Instruções da tarefa: Repita na íntegra, sem qualquer alteração, a notícia sobre a entrevista de Lula a respeito do Brics e do dólar.

Texto para leitura:
---------------

O presidente Luiz Inácio Lula da Silva (PT) reafirmou nesta sexta-feira (20) que o dólar não precisa ser a moeda utilizada nas transações comerciais entre os países do Brics, defendendo o uso das moedas locais. Durante entrevista à emissora indiana “Índia Today”, o petista também destacou o protagonismo do Brasil ao criticar as tarifas impostas pelo ex-presidente norte-americano Donald Trump.

“Eu defendi que não é necessário que um acordo comercial entre Brasil e Índia precise ser feito em dólares americanos. O que eu defendo é que podemos usar nossas próprias moedas”, afirmou Lula, reconhecendo as dificuldades da transição, mas reforçando a necessidade de reduzir a dependência do dólar.

O presidente argumentou que essa medida pode baratear custos, ampliar o comércio dentro do bloco e conceder maior autonomia financeira às economias emergentes. A proposta, no entanto, não é nova e vem sendo discutida internamente no Brics há anos, com diferentes graus de apoio entre os membros.

Em relação ao “tarifaço”, Lula relembrou sua atuação à frente do grupo após a imposição de tarifas unilaterais por Trump. “Quando o presidente [Donald] Trump impôs tarifas universais a todos os países, realizei uma reunião do Brics por teleconferência para que pudéssemos emitir uma declaração de que o comportamento do presidente dos EUA, impondo tarifas unilaterais, não era correto”, disse.

Durante a entrevista, Lula também destacou o papel do Novo Banco de Desenvolvimento (NDB) do Brics, afirmando que a instituição “precisa funcionar de maneira diferente de outras instituições internacionais como o Fundo Monetário Internacional (FMI) e o Banco Mundial”. Para ele, o bloco representa uma esperança de inovação frente aos modelos do século XX.

Questionado sobre a Venezuela, o presidente brasileiro reforçou a posição de não intervenção do governo. Ele condenou a captura do presidente Nicolás Maduro, classificando o ato como inaceitável, e defendeu que a solução para a crise deve partir dos próprios venezuelanos, sem interferência estrangeira.

As declarações de Lula ocorrem em um contexto de fortalecimento do Brics como um fórum de coordenação econômica e diplomática, com o objetivo declarado de reduzir a dependência do dólar americano, embora seus integrantes rejeitem publicamente o título de “bloco anti-Ocidente”.

---------------

Dados fornecidos:
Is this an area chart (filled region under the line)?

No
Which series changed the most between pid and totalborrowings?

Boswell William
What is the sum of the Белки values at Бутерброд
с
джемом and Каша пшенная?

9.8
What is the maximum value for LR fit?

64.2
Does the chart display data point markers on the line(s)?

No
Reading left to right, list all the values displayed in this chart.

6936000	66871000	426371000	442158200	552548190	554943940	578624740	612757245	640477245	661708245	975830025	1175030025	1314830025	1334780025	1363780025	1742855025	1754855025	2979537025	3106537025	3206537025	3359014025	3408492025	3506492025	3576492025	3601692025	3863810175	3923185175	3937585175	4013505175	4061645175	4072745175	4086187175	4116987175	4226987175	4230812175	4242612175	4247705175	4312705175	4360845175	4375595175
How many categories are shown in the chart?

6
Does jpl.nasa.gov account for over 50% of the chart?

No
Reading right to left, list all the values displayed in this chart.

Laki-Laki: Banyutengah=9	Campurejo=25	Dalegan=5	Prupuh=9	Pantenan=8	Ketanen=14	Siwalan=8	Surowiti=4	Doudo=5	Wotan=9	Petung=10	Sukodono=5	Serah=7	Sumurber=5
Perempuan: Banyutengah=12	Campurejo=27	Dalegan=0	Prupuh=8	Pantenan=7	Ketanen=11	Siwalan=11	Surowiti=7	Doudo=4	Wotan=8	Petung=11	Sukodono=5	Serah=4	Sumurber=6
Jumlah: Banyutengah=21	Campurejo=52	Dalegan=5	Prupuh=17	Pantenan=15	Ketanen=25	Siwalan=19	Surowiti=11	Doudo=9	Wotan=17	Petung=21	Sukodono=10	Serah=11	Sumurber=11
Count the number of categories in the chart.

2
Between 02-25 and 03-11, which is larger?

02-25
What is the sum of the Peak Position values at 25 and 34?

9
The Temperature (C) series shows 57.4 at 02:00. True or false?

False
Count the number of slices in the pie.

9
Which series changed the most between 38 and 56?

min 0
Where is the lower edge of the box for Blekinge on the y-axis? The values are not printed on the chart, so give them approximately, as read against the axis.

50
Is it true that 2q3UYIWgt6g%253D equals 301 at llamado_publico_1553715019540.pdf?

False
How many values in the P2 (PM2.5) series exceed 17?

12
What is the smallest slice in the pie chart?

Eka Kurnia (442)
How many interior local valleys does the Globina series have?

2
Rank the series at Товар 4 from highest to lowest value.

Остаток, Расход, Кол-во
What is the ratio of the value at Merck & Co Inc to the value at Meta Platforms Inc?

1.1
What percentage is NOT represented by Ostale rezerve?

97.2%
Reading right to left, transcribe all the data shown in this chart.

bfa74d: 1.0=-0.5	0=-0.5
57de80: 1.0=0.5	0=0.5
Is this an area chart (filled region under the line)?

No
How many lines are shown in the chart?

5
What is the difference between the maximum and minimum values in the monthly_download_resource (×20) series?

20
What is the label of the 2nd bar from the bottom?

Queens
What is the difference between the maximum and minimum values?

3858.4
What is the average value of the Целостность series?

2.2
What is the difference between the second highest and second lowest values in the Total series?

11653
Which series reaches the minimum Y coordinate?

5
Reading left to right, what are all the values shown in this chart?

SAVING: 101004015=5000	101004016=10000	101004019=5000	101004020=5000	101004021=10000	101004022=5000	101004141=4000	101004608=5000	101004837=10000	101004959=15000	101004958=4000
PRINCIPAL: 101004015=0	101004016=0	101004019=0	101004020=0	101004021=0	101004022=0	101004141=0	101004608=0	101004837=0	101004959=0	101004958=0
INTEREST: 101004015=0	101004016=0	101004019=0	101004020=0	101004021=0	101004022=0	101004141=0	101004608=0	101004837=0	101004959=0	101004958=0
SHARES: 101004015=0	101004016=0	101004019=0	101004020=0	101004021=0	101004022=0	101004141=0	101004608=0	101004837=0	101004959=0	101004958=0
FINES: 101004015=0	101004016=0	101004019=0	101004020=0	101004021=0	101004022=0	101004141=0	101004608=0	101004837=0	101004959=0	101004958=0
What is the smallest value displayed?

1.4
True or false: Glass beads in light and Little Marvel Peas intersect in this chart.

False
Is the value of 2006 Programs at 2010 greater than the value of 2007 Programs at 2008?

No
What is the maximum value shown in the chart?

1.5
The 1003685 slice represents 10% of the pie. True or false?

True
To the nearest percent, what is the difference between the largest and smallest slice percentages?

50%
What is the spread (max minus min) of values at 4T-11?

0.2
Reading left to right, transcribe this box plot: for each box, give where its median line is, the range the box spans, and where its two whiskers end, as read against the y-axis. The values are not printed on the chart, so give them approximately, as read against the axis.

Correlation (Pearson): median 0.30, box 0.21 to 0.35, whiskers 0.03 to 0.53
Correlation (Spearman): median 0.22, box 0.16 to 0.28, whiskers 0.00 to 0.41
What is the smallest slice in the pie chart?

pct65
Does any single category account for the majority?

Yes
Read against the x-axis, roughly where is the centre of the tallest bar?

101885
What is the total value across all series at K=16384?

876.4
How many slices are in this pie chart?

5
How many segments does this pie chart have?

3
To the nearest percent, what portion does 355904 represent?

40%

---------------

Resposta da tarefa:
O presidente Luiz Inácio Lula da Silva (PT) reafirmou nesta sexta-feira (20) que o dólar não precisa ser a moeda utilizada nas transações comerciais entre os países do Brics, defendendo o uso das moedas locais. Durante entrevista à emissora indiana “Índia Today”, o petista também destacou o protagonismo do Brasil ao criticar as tarifas impostas pelo ex-presidente norte-americano Donald Trump.

“Eu defendi que não é necessário que um acordo comercial entre Brasil e Índia precise ser feito em dólares americanos. O que eu defendo é que podemos usar nossas próprias moedas”, afirmou Lula, reconhecendo as dificuldades da transição, mas reforçando a necessidade de reduzir a dependência do dólar.

O presidente argumentou que essa medida pode baratear custos, ampliar o comércio dentro do bloco e conceder maior autonomia financeira às economias emergentes. A proposta, no entanto, não é nova e vem sendo discutida internamente no Brics há anos, com diferentes graus de apoio entre os membros.

Em relação ao “tarifaço”, Lula relembrou sua atuação à frente do grupo após a imposição de tarifas unilaterais por Trump. “Quando o presidente [Donald] Trump impôs tarifas universais a todos os países, realizei uma reunião do Brics por teleconferência para que pudéssemos emitir uma declaração de que o comportamento do presidente dos EUA, impondo tarifas unilaterais, não era correto”, disse.

Durante a entrevista, Lula também destacou o papel do Novo Banco de Desenvolvimento (NDB) do Brics, afirmando que a instituição “precisa funcionar de maneira diferente de outras instituições internacionais como o Fundo Monetário Internacional (FMI) e o Banco Mundial”. Para ele, o bloco representa uma esperança de inovação frente aos modelos do século XX.

Questionado sobre a Venezuela, o presidente brasileiro reforçou a posição de não intervenção do governo. Ele condenou a captura do presidente Nicolás Maduro, classificando o ato como inaceitável, e defendeu que a solução para a crise deve partir dos próprios venezuelanos, sem interferência estrangeira.

As declarações de Lula ocorrem em um contexto de fortalecimento do Brics como um fórum de coordenação econômica e diplomática, com o objetivo declarado de reduzir a dependência do dólar americano, embora seus integrantes rejeitem publicamente o título de “bloco anti-Ocidente”.